**DATA SHOWN:**
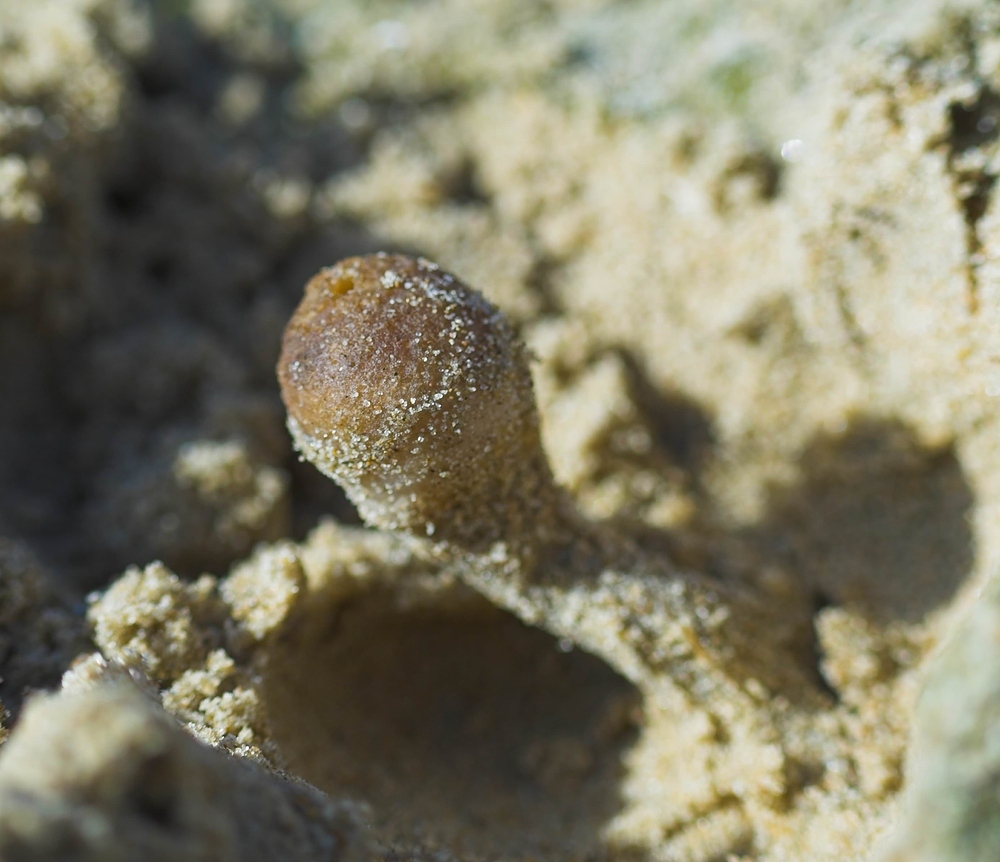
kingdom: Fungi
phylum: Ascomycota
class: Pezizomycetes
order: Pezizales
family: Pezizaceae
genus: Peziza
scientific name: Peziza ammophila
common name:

**TO DO:** Return the stretch of lines from the one containing "order: Pezizales" through the end of the records, copied verbatim.

**SOLUTION:**
order: Pezizales
family: Pezizaceae
genus: Peziza
scientific name: Peziza ammophila
common name:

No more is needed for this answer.